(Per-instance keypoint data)
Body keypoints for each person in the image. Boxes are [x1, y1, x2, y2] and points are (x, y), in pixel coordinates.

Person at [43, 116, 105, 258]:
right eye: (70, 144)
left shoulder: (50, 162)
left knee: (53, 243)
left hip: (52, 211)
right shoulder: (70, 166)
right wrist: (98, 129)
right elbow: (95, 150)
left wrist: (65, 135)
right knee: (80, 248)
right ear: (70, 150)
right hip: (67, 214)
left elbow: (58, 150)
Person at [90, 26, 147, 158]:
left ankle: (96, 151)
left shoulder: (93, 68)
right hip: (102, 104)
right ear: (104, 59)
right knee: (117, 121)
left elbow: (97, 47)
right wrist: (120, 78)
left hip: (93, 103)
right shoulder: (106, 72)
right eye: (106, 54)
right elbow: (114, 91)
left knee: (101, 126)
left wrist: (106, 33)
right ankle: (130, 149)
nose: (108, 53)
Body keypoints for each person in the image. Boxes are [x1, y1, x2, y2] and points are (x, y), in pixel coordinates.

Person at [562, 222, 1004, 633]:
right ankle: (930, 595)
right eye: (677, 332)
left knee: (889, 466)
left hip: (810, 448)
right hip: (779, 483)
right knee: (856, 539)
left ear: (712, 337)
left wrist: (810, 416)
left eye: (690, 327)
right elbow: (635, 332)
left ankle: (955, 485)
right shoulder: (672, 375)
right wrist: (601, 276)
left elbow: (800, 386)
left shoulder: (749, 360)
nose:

*YOUR ASSIGNMENT*
Please give the entries above again in full, exactly as written.

*PROBLEM SOLUTION*
Body keypoints for each person in the image. Boxes are [x1, y1, x2, y2] and points are (x, y), in pixel coordinates.

Person at [43, 116, 105, 258]:
right eye: (70, 144)
left shoulder: (50, 162)
left knee: (53, 243)
left hip: (52, 211)
right shoulder: (70, 166)
right wrist: (98, 129)
right elbow: (95, 150)
left wrist: (65, 135)
right knee: (80, 248)
right ear: (70, 150)
right hip: (67, 214)
left elbow: (58, 150)
Person at [90, 26, 147, 158]:
left ankle: (96, 151)
left shoulder: (93, 68)
right hip: (102, 104)
right ear: (104, 59)
right knee: (117, 121)
left elbow: (97, 47)
right wrist: (120, 78)
left hip: (93, 103)
right shoulder: (106, 72)
right eye: (106, 54)
right elbow: (114, 91)
left knee: (101, 126)
left wrist: (106, 33)
right ankle: (130, 149)
nose: (108, 53)
Body keypoints for each person in the image. Boxes are [x1, y1, x2, y2] and points are (x, y), in pixel coordinates.

Person at [562, 222, 1004, 633]:
right ankle: (930, 595)
right eye: (677, 332)
left knee: (889, 466)
left hip: (810, 448)
right hip: (779, 483)
right knee: (856, 539)
left ear: (712, 337)
left wrist: (810, 416)
left eye: (690, 327)
right elbow: (635, 332)
left ankle: (955, 485)
right shoulder: (672, 375)
right wrist: (601, 276)
left elbow: (800, 386)
left shoulder: (749, 360)
nose:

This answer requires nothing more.